--- Supplied material ---

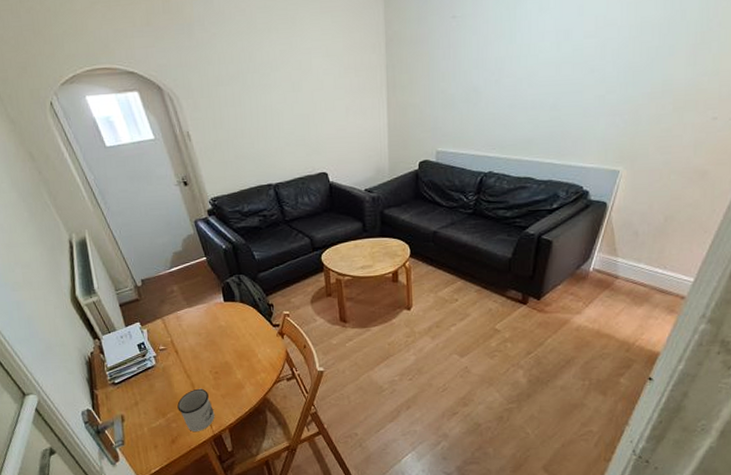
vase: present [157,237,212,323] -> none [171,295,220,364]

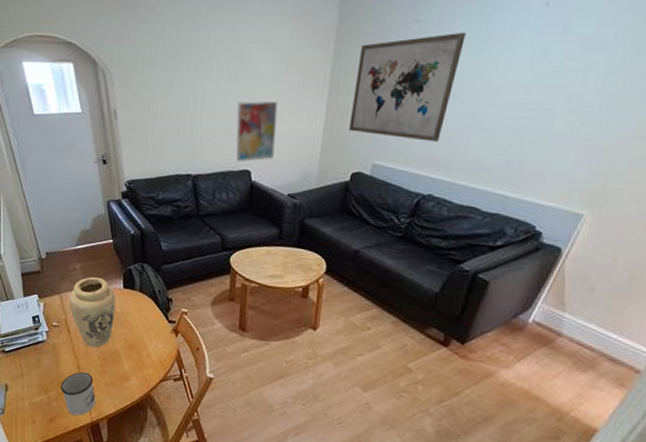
vase: none [171,295,220,364] -> present [68,276,116,348]
wall art: none [305,104,346,166] -> present [236,101,278,162]
wall art: none [409,23,498,125] -> present [349,32,466,142]

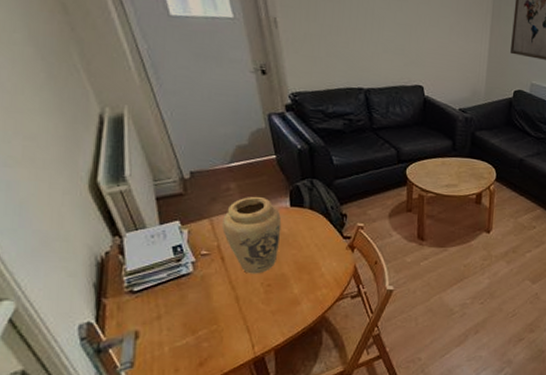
mug: present [60,371,96,416] -> none [213,302,260,353]
wall art: present [236,101,278,162] -> none [408,20,447,78]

---

* [What is expected] Quote, please, only the lines running from the one with "wall art: none [409,23,498,125]" down to the final line of the data above, keeping both ends and skipping the pictures.

* [Response to this task]
wall art: none [409,23,498,125] -> present [349,32,466,142]

mug: present [60,371,96,416] -> none [213,302,260,353]
wall art: present [236,101,278,162] -> none [408,20,447,78]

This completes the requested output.